* WORK ORDER 1 *
Answer these questions from the text on trade and evolution:
(a) What profession does the writer say might have brought happiness instead of economics?
(b) What were cell organelles originally?
(c) In exchange for what would a proto-mitochondria give up some of its energy?
* WORK ORDER 2 *
Pick up the text on trade and evolution after its final sentence and continue it.

* TEXT SEGMENT *

Life is made of trade

Photo Credit: Getty
If I hadn’t become an economist, I might have found happiness as an evolutionary biologist. The two ways of thinking have a lot in common. Evolution is design without a designer; so are markets and other spontaneous orders.
Over at Liberty Fund’s EconLog blog, I show how trade is one of evolution’s driving forces. Life as we know it is literally made of trade.
Cell organelles used to be independent organisms, for example. They banded together in trading relationships, forming the first eukaryotic (with nucleus) cells.
These early entrepreneurs had comparative advantages, like producing energy or providing propulsion. Some of these specialists banded together as a survival tactic. If an energy-producing proto-mitochondria could give up some of its energy in exchange for a proto-flagellum’s help in escaping predators, both benefitted. Both survived, and both reproduced.

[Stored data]
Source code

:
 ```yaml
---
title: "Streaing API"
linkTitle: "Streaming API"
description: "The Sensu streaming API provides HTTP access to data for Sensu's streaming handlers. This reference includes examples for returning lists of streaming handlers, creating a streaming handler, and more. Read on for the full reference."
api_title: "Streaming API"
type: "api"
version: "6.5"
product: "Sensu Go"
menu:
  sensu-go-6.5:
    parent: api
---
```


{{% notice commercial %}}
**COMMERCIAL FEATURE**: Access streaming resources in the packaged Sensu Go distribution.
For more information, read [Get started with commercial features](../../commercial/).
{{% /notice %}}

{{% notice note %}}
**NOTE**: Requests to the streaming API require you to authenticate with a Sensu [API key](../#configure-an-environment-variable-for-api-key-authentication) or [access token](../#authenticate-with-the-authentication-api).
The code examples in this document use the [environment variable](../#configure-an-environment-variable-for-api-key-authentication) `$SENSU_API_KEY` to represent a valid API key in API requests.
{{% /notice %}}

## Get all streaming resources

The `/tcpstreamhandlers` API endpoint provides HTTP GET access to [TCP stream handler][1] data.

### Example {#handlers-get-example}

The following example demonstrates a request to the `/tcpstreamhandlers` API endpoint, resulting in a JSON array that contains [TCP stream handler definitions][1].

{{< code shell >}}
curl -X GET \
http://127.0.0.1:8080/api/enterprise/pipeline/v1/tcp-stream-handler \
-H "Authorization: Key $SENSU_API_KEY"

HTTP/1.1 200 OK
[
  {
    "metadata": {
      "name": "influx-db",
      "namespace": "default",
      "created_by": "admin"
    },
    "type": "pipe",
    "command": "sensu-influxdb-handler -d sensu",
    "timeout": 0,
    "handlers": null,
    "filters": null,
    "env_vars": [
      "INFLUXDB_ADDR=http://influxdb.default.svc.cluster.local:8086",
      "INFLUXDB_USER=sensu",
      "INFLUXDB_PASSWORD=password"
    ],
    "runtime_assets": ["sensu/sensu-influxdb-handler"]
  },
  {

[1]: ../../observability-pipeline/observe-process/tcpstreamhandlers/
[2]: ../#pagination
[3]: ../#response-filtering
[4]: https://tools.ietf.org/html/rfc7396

* FINAL ANSWER 1 *
(a) Evolutionary biologist.
(b) Independent organisms.
(c) A proto-flagellum's help in escaping predators.

* FINAL ANSWER 2 *
Trade operates at other levels, too:
Eventually, single-celled eukaryotes discovered a whole new level of trade. Just as organelles benefited by trading with each other inside one cell, so can entire cells benefit from trading with other entire cells. This is how multicellular organisms emerged.
In a way, this was the first international trade, between different groups of organisms.
Some of these cell groups discovered their own trading relationships; this is how organs evolved, enabling plants and animals to evolve. Human trade is that same specialize-and-exchange concept, just working on a global scale.
Every single one of us is a participant in an amazing, beautiful process that spans the world.
People often complain about a lack of wonder. We shouldn’t. We are made of wonder, and it’s all thanks to trade:
It is amazing to think that all these levels of trade are operating simultaneously. Every cell in your body, right now, two trillion of them, is engaging in internal trade among their organelles. Each of these cells is part of an organ or body part that is itself a specialist.
All of these specialists work together to form an individual person with a single consciousness and free will. This person in turn specializes in certain tasks, such as writing essays about trade, which it then exchanges with specialists in other areas.
Biological evolution and social evolution are tightly intertwined in what might be the world’s most intricate dance. It is all made possible by trade, from the microscopic level to the global level. Trade doesn’t just make possible modern prosperity. It makes possible life as we know it.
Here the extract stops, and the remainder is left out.